Did this series present any specific or unique challenges?
“Starting 5 had many scenes that were difficult to get just right, but the scene that was the biggest challenge was telling the story of Jimmy’s father passing. No one in public media, besides our team, knew this story. Jimmy trusted Sami Khan, one of our directors, with this story. Jimmy trusted our editing team to cut this story. Losing a parent is one of life’s hardest things we must endure. It may happen in 20 years. It may be tonight. Jimmy experienced it during his season and felt comfortable sharing. Cutting that story was something that we needed to do right by. Whenever I take on a scene that is heavy, I cut it until it makes me feel like an emotional wreck. I usually warn my wife because I'll be depressed all day and drained from crying at my computer. Once I get myself to consistently sob, then I feel like it's at a decent spot to hear from others and keep refining, but that first part is important to get the tone right. Taking the viewer on a journey to get them to cry but not feel hopeless.
“The moment that sticks with me is a long shot that I held on to Jimmy telling the story of him finding out his father had passed. It’s a long take, and I don’t cut away. You could cut to other things to make it look pretty or clean up his bite, but I wanted to force the viewer to watch Jimmy’s face and look into his eyes as he recalls one of the darkest moments in his life with all of its humanness. There is nowhere else the viewer needs to be other than looking into Jimmy's eyes as he stumbles through his words to get the story out.
“He was being vulnerable with us, and I wanted the viewer to just live in that moment as long as we could. Then we get a nice release where Jimmy then looks to the future of himself as a father and how he is going to be the best dad to carry on his father’s legacy, and cutting to beautiful shots of him with his children at home. The contrast does a lot for the viewer in letting them know when to cry, if that makes sense.

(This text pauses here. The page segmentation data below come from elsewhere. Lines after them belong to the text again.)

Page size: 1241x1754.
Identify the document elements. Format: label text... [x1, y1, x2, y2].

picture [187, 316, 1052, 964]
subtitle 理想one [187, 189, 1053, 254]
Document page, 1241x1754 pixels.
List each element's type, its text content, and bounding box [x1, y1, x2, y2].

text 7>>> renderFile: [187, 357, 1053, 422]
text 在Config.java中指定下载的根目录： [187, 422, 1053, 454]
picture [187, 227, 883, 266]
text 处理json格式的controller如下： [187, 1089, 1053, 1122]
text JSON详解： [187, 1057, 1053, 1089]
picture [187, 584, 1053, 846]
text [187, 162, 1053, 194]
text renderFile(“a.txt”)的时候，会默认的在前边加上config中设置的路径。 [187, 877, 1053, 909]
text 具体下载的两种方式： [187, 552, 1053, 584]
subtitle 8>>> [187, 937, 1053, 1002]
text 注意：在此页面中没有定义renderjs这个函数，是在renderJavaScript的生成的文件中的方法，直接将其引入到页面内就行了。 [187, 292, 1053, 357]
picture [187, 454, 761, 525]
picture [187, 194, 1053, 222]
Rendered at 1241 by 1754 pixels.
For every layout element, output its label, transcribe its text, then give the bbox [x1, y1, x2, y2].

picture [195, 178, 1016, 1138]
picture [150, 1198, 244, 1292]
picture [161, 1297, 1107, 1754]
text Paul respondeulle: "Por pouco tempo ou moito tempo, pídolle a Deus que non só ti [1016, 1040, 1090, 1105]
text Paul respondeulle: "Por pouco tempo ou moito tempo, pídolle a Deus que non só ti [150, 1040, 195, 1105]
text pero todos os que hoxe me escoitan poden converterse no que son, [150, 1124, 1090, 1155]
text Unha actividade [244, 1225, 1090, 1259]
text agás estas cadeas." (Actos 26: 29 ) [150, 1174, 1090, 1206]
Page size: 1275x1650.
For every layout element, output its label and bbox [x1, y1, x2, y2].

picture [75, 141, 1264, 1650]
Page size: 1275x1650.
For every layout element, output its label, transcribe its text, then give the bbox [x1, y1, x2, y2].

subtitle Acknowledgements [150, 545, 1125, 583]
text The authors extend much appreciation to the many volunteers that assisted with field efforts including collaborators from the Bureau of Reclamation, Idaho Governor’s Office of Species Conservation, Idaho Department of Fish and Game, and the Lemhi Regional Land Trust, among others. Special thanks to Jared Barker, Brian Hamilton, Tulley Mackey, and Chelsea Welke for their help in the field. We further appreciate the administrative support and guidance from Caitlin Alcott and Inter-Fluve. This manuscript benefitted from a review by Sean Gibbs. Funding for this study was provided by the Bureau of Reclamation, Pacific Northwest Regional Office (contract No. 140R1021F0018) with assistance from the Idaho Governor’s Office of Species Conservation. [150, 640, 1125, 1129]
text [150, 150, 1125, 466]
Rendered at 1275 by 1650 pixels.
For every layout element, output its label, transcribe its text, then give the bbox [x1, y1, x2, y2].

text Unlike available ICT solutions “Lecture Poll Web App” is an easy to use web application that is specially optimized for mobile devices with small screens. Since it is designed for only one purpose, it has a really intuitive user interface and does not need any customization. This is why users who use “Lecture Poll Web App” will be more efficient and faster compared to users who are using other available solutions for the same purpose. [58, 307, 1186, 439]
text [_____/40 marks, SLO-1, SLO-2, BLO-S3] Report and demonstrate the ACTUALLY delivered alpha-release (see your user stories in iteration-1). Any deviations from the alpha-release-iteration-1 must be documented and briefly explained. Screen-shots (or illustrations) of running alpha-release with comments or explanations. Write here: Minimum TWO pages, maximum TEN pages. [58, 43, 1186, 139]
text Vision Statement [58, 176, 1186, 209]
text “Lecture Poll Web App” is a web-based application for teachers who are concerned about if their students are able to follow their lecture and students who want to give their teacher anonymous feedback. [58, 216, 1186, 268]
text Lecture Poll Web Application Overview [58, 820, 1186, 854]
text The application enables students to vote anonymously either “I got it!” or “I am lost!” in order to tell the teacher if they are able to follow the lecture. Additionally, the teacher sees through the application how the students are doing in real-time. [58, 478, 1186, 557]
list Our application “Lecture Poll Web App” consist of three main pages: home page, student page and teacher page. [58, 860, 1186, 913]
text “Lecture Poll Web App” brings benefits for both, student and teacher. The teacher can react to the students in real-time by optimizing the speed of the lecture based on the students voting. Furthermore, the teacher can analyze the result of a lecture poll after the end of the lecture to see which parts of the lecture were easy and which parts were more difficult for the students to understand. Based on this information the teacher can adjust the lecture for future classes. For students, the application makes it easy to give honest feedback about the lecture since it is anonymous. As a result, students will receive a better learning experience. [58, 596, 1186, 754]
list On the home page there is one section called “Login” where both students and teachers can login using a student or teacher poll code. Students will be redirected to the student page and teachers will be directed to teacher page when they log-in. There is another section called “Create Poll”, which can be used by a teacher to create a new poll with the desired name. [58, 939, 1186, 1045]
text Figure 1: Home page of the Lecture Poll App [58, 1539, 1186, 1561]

“The first person I showed was one of our assistants, Vanna Negron, and she just replied on Slack with, ‘I need to go call my dad.’”
Do you have any other scenes or highlights that you would point to?
“My favorite scene in Starting 5 is in my favorite episode for purely selfish reasons, as it was a Christmas episode. I have always wanted to cut a Christmas movie or episode of TV. The scene from ‘104 - Father Christmas’ that meant the most to me was our cold open about the James’ family opening up about Bronny James’ cardiac arrest and recovery journey to his first college game at USC. This was a storyline that we knew fans wanted and were expecting.
“We tried to do it many ways, teasing it through many episodes and doing it as a cliffhanger, but it always felt unsatisfying. I told Peter that we should treat it as its own short film with a beginning, middle and end. I also suggested that it might be best to have it at the top of an episode as a long, cold open.
“Most documentaries have a cold opening, and they usually are just a couple of minutes long. This was an almost nine-minute long cold open, which was about a quarter of the whole episode. Once we treated the Bronny story as a standalone short film, it had the gravity that the story warranted. It gave LeBron and Savannah James the space to really express their emotions - high and low - in a powerful way. Once we cut it that way, there was no going back, and it really became a highlight of the whole series.”